3) I feel a pressure to share information about my successes, but it paints a half-picture of my life

It is all very well putting on a public performance, as culture insists, but how far are we taking tese ideas with social media? See Aaron Balick's blog here for his interesting analysis of 'false self' in the tradition of D. W Winnicott and Jung's 'persona'. Getting good feelings from ‘likes’ is a weird kind of Pavlovian model of valuation.

4) Who cares about anyone else’s parties?

If I wasn't invited or couldn't be there - why do I need to see the pictures? 

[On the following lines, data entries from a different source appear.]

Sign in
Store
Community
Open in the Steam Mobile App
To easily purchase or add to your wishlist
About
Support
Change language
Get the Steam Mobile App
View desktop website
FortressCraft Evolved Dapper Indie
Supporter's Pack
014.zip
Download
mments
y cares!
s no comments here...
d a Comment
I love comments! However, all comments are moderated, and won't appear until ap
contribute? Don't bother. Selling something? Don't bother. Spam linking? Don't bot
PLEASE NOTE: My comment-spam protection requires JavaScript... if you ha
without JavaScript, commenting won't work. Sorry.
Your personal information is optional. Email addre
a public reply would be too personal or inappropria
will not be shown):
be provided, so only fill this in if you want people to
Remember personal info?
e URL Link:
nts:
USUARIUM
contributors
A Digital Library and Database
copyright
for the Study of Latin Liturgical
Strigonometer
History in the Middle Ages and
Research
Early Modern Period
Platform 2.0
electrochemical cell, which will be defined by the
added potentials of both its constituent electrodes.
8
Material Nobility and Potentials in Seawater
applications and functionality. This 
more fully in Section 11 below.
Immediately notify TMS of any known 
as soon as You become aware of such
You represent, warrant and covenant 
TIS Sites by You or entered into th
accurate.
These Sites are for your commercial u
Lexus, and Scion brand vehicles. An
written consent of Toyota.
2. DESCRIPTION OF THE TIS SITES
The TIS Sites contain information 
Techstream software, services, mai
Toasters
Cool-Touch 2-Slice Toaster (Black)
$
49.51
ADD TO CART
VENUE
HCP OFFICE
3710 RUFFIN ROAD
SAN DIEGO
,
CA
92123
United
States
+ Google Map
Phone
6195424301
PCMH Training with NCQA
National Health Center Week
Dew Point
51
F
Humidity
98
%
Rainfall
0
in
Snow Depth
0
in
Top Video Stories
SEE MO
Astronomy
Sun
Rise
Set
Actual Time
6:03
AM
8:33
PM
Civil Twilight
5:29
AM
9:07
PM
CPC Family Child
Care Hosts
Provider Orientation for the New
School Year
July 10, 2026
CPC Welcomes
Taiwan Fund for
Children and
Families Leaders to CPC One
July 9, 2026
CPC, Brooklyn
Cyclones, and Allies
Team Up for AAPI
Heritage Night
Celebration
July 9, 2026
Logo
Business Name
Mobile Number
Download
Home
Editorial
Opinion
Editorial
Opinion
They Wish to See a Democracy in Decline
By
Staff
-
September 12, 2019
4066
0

5) I do not need to use social media to connect with my friends

I have email, I have a phone, texting, Skype, I even have paper! I have air and space and time. I have coffee bars, I have pubs. Communication will still occur. I currently keep in touch with friends in the US just fine despite not being on Facebook. Facebook makes 'staying in touch' seem easier, but how connected are you when you are simply liking a status? You cannot carry everyone with you always. It is exhausting. The people who matter will continue to be my friend regardless of continual updates.

6) I am drawn into conversations that I am not a part of, nor do I want to be

Facebook algorithms are complicated, but draw on the idea that the flashy and shoutier the message, the more attention it will get. See Elan Morgan (here) on the 'Like' algorithm. I find myself reading posts of people I don't like because they are ranty, have a comment war, or are irritating. That is just bizarre. 

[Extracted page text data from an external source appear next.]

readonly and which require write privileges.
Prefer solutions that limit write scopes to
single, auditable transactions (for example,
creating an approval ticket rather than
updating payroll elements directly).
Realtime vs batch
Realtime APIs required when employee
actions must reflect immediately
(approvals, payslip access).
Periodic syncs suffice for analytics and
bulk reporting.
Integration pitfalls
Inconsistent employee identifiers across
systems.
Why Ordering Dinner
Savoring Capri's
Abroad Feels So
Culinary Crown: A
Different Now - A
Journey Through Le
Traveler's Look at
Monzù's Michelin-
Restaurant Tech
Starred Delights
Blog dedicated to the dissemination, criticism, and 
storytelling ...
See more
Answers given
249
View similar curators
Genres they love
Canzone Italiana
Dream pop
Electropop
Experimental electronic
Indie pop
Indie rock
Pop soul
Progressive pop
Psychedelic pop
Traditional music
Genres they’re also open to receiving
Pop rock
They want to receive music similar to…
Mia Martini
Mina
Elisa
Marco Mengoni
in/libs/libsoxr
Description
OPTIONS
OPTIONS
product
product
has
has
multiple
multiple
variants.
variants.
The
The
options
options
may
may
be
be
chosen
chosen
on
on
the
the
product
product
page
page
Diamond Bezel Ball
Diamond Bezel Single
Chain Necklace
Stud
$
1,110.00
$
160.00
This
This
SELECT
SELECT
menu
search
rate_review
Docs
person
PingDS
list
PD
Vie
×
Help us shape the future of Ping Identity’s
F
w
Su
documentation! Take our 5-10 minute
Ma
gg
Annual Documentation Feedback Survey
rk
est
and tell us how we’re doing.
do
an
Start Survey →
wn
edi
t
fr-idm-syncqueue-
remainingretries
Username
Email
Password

7) I spend time thinking about people I would not even talk to in real life

There are people I 'stalk' who I never really knew. You know, leftovers from a part-time job, school, a crazy gig. Why is this a good use of time? What kind of compulsion is that? If you translate the process to real life, its plain creepy. 

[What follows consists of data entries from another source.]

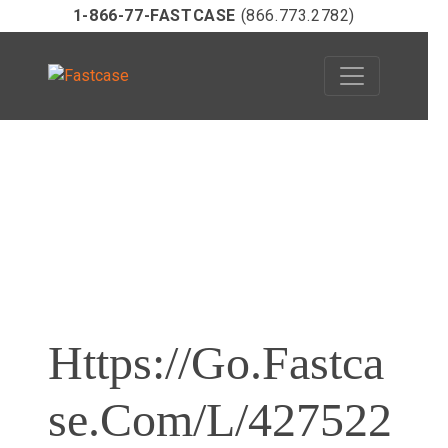
1-866-77-FASTCASE
(866.773.2782)
Skip
to
content
Https://go.fastca
Se.com/l/427522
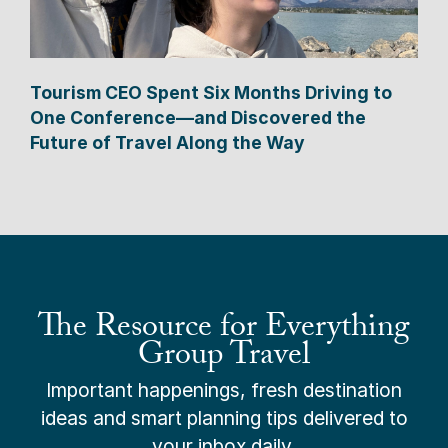
Tourism CEO Spent Six Months Driving to
One Conference—and Discovered the
Future of Travel Along the Way
The Resource for Everything
Group Travel
Important happenings, fresh destination
ideas and smart planning tips delivered to
your inbox daily.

8) It interrupts my creativity and academic thinking and creates a web of endless distraction

When you see something online it leaves a trace, it lingers, you do not read and move on. Some days I feel my mind full of useless things. I am distracted from real-life, from the people that I love. This idea is seen mostly in parenting columns and books. The distracted generation is here - screen-led and absent. There have been some powerful comebacks to this problem - Gary Turk's video: see 'Look Up' video here is one among many. Time Magazine offers a chilling read in 'Wired for Distraction: Kids and Social Media' of a continuous distractedness. 

9) I cannot communicate effectively on Facebook

I wouldn't dream of sharing pain, worries or drama on Facebook. There are jokes that don't come off right online. Nothing is private. You can't see if someone is really happy or just pretending to be fine. Facebook is not who I am. See Forbes on Communication: here

10) I want to be happy in myself, and this does not come from comparison to others

This is a problem offline as well as online, but is accentuated by Facebook. But seeing friends on beautiful beaches whilst you are struggling to write and are bored and stressed is not conducive to happy feelings. People only share their best selves online, and therefore it is easy to create unrealistic images of other people's lives. We all feel sad and frustrated sometimes, but social media offers no place for such behaviour. I want to be happy, and don't need an unrealistic standard to match up to.